Naturally, after reading the notes, I had a lot of questions that I would so like to ask Nikolai Pavlovich: where is the original of the notes and how did they fall into his hands?, what code were they encrypted with?, aren’t these Are the notes fake?, does anyone, except Nikolai Pavlovich, know about the existence of the notes?
And finally, the question I asked myself: is it necessary to publish these notes?

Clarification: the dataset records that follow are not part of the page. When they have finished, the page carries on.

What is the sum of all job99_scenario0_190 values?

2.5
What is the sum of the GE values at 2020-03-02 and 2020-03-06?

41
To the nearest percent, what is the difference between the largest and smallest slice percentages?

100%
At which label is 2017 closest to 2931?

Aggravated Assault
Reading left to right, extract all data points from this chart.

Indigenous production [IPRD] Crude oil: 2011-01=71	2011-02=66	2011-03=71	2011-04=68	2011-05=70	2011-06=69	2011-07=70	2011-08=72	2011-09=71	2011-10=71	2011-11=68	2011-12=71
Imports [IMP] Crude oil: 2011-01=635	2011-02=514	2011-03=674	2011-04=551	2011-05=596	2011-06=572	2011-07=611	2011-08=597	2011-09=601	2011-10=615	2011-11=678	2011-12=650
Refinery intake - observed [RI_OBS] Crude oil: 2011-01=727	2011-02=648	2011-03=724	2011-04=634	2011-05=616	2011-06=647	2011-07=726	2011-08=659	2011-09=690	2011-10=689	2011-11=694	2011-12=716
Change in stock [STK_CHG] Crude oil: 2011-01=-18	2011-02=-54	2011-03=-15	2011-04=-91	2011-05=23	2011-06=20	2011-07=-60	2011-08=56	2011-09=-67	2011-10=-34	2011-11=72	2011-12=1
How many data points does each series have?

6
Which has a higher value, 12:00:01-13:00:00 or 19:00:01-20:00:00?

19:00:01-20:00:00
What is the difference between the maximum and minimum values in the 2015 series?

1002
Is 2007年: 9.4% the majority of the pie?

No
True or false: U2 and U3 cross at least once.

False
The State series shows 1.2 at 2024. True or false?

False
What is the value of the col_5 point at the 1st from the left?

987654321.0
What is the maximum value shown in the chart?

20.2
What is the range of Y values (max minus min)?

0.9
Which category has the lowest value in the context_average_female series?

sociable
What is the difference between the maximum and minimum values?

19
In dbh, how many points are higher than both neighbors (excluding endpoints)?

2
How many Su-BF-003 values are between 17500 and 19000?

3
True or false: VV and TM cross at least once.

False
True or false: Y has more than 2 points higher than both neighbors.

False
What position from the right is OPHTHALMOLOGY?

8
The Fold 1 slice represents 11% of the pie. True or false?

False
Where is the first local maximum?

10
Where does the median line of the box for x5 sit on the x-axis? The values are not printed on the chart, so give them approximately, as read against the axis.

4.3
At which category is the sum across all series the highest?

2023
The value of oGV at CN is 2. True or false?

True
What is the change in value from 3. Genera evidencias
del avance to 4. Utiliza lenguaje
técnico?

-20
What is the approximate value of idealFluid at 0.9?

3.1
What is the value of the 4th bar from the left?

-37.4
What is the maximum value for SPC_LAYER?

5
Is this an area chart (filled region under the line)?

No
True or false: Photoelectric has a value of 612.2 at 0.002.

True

Meanwhile, I retyped them on a typewriter in case I had to show the notes to someone. This was very prudent, since I soon went on a business trip, and Nikolai Pavlovich’s manuscript inexplicably disappeared from my apartment. Fortunately, my typewritten copy was kept separate from the original, and it remained in its original place.
This event made me seriously think about publishing the notes. I was afraid to show them to anyone, because I felt they were “explosive” and understood that if the notes got to an unscrupulous person, he would publish them without my knowledge.
I was also afraid that during publication they would be subjected to "moral censorship" so as not to "defame" the holy name, for Pushkin is an idol not only in the USSR, but also for all admirers of Russian literature in West.
However, after much thought and doubt, I finally decided to publish the manuscript received from Nikolai Pavlovich.
Pushkin’s literary reputation is so strong that his personal reputation cannot shake it, but it promises to be a wonderful tool for the study of human nature, which, thanks to its immutability, connects us with both the past and the future.
Mikhail Armalinsky Minneapolis, 1986
Pushkin A.S.
Secret notes of 1836-1837
Dedicated to my wife.
* * *
Fate comes true - I challenged Dantes to a duel. Isn’t this the violent death from the fair-haired man that the German woman predicted for me? And I feel the power of fate - I see how it comes true, but it cannot be prevented, for dishonor is worse than death.
Dishonor is a storm that has grown from the wind that I have sown. She’s destroying me. Dantes became fate’s retribution for my weak character. By calling Dantes, I become like Jacob, who fought with God. If I win, then I will refute God’s laws, and Cunt will reign unhindered in my heaven.
Contemporaries should not know me as much as I allow distant descendants. I should take care of N.’s honor. and children while they are alive. But I cannot resist putting my soul on paper, and this is the incurable disease of writing. The disease is often fatal, for my contemporaries will kill me for the revelation of my soul, for a true revelation, if they find out about it.
And my descendants will no longer be able to do anything with me, not only with me, but also with my great-great-grandchildren, because distance in time makes the most reprehensible actions just history. Unlike the present, the story is not dangerous or offensive, but merely entertaining and educational.
I do not want to take my sins, mistakes, torments to the grave - they are too great not to become part of my monument.